Abu mengatakan, peningkatan pengumpulan zakat harus menjadi jadwal dengan demi meningkatkan kekuatan partisipasi zakat di pengentasan kemiskinan dan juga kesejahteraan umat. “Kita harus mempunyai semangat yang tersebut lebih tinggi kuat pada meningkatkan pengumpulan zakat. Tahun ini, kita targetkan kenaikan minimal 10% dari bilangan bulat sebelumnya,” ujar Abu.
Menurutnya, optimalisasi zakat tak semata-mata berfokus pada total yang terkumpul, tetapi juga efektivitas distribusinya. Ia menekankan pentingnya pemanfaatan Angka Terpadu Sosial Perekonomian Nasional (DTSEN) sebagai acuan di penyaluran zakat agar lebih besar tepat sasaran dan juga tiada tumpang tindih dengan bantuan sosial lainnya.
“Dengan DTSEN, kita sanggup meyakinkan zakat benar-benar sampai untuk mereka itu yang tersebut berhak, tanpa terjadi tumpang tindih dengan kegiatan bantuan pemerintah lainnya,” jelasnya.
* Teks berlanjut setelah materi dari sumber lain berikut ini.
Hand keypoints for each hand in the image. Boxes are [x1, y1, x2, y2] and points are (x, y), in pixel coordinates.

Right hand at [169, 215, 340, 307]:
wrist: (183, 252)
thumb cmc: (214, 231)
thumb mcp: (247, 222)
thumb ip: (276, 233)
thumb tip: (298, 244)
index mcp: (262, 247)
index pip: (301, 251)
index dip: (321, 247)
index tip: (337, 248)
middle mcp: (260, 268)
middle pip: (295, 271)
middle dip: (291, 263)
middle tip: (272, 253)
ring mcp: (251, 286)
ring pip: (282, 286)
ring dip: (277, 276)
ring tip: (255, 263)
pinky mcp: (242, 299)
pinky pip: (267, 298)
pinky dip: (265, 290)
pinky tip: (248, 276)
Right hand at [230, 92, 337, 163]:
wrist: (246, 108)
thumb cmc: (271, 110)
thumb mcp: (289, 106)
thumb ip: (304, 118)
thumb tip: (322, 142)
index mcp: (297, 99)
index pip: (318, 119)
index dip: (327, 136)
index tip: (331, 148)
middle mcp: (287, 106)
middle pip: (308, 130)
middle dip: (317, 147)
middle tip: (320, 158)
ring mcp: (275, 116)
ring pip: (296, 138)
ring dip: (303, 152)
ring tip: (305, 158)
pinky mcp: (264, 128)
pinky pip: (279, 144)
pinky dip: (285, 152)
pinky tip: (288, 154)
Selain itu, Abu menekankan bahwa kepercayaan umum terhadap pengelolaan zakat harus terus dijaga. Transparansi juga akuntabilitas, menurutnya, menjadi faktor utama pada meningkatkan partisipasi publik pada berzakat.
“Jika penduduk percaya bahwa zakat dikelola dengan baik dan juga transparan, dia akan semakin terdorong untuk menyalurkannya melalui lembaga resmi,” katanya.
Abu juga mengupayakan lembaga zakat untuk berinovasi pada penghimpunan zakat, teristimewa dengan memanfaatkan teknologi digital agar lebih besar mudah diakses masyarakat. “Era digital membuka banyak peluang. Lembaga zakat harus lebih besar kreatif di mengembangkan metode pembayaran zakat yang digunakan mudah, cepat, juga aman,” tambahnya.